Kavesh Kantasingh

Personal information
- Born: 30 September 1986 (age 39) Trinidad
- Batting: Left-handed
- Bowling: Slow left-arm orthodox

Domestic team information
- 2008–2012: Combined Campuses
- 2012–2016: Trinidad and Tobago
- Source: CricketArchive, 27 December 2015

= Kavesh Kantasingh =

West Indian cricketer (born 1986)

Kavesh Kantasingh (born 30 September 1986) is a Trinidadian cricketer who has played for Trinidad and Tobago and the Combined Campuses and Colleges in West Indian domestic cricket. He is a left-arm orthodox spin bowler.

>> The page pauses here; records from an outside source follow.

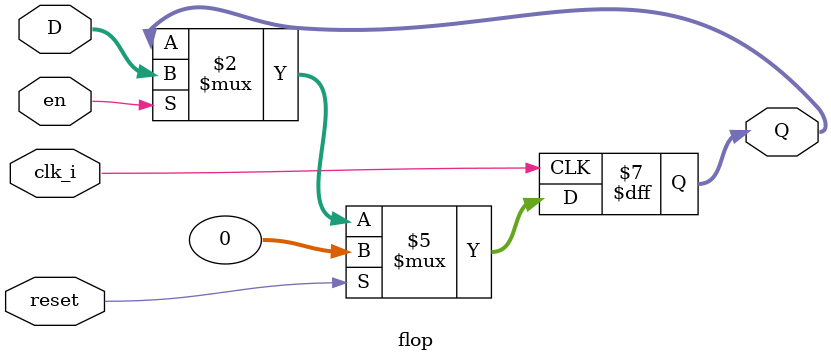
<source format=sv>
`timescale 1ns / 1ps
module flop #(
    parameter int WIDTH = 32
) (
    // Clock & control inputs
    input  logic             clk_i,
    input  logic             en,
    input  logic             reset,

    // data_i input
    input  logic [WIDTH-1:0] D,

    // data_i output
    output logic [WIDTH-1:0] Q
);

    always @(posedge clk_i) begin
        if      (reset) Q <= 0;
        else if (en)    Q <= D;
    end

endmodule

</source>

Kantasingh made his senior debut in West Indian cricket at the 2007–08 KFC Cup, played for the Combined Campuses. His first-class debut came a few months later, in the 2007–08 Carib Beer Cup. In the 2008–09 Regional Four Day Competition, Kantasingh finished with 32 wickets from 11 matches, behind only Ryan Austin for his team. His maiden first-class five-wicket haul came the following season, when he took 6/29 and 6/55 (match figures of 12/84) against Trinidad and Tobago. A month later, Kantasingh also took 5/69 against the Leeward Islands.

During the 2010–11 season, Kantasingh added a second first-class ten-wicket haul, taking 7/22 and 4/50 against Barbados. He finished the season with 42 wickets at an average of 17.80, which placed him second in the competition, behind his teammate Ryan Austin. In the 2011–12 Regional Super50, Kantasingh took a maiden List A five-wicket haul, 6/26 against the Leeward Islands. For the 2011–12 Regional Four Day Competition, however, he switched to play for his home country, Trinidad and Tobago. In his first match for his new team, against Jamaica, he took 6/94. This was followed two matches by a ten-wicket haul against the Leewards, 4/17 and 6/77.

In October 2019, he was named in the Combined Campuses' squad for the 2019–20 Regional Super50 tournament.